Stored data entries:
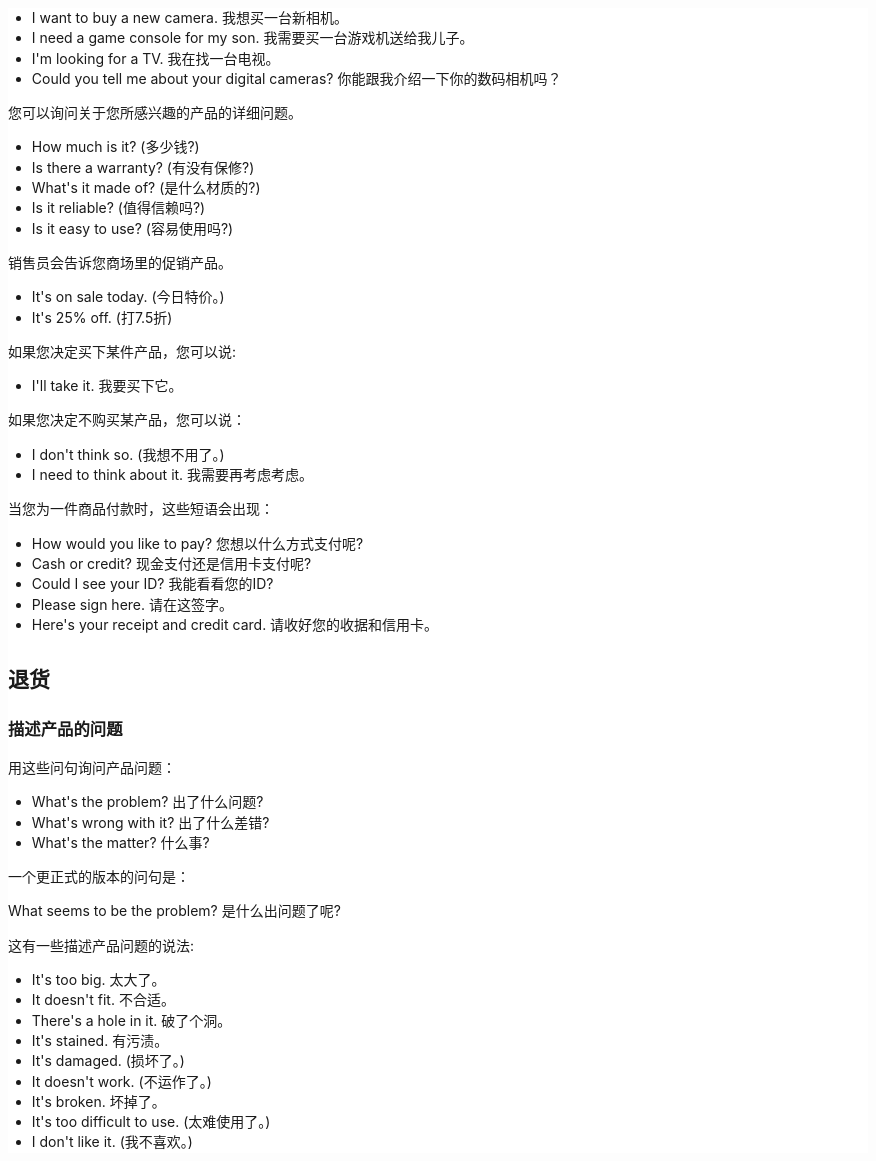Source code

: - I want to buy a new camera. 我想买一台新相机。
- I need a game console for my son.   我需要买一台游戏机送给我儿子。
- I'm looking for a TV.   我在找一台电视。
- Could you tell me about your digital cameras?   你能跟我介绍一下你的数码相机吗？

您可以询问关于您所感兴趣的产品的详细问题。

- How much is it? (多少钱?)
- Is there a warranty?    (有没有保修?)
- What's it made of?  (是什么材质的?)
- Is it reliable? (值得信赖吗?)
- Is it easy to use?  (容易使用吗?)

销售员会告诉您商场里的促销产品。

- It's on sale today.     (今日特价。)
- It's 25% off.   (打7.5折)

如果您决定买下某件产品，您可以说:

- I'll take it.                   我要买下它。

如果您决定不购买某产品，您可以说：

- I don't think so.       (我想不用了。)
- I need to think about it.   我需要再考虑考虑。

当您为一件商品付款时，这些短语会出现：

- How would you like to pay?  您想以什么方式支付呢?
- Cash or credit?     现金支付还是信用卡支付呢?
- Could I see your ID?    我能看看您的ID?
- Please sign here.   请在这签字。
- Here's your receipt and credit card.    请收好您的收据和信用卡。

## 退货

### 描述产品的问题

用这些问句询问产品问题：

- What's the problem? 出了什么问题?
- What's wrong with it?   出了什么差错?
- What's the matter?  什么事?

一个更正式的版本的问句是：

What seems to be the problem?   是什么出问题了呢?

这有一些描述产品问题的说法:

- It's too big.   太大了。
- It doesn't fit. 不合适。
- There's a hole in it.   破了个洞。
- It's stained.   有污渍。
- It's damaged.   (损坏了。)
- It doesn't work.    (不运作了。)
- It's broken.    坏掉了。
- It's too difficult to use.  (太难使用了。)
- I don't like it.    (我不喜欢。)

▶ **Exercise instructions**: In the lines above, find the word "Could" and copy every line it occurs in.

▶ **Answer space**:
- Could you tell me about your digital cameras?   你能跟我介绍一下你的数码相机吗？
- Could I see your ID?    我能看看您的ID?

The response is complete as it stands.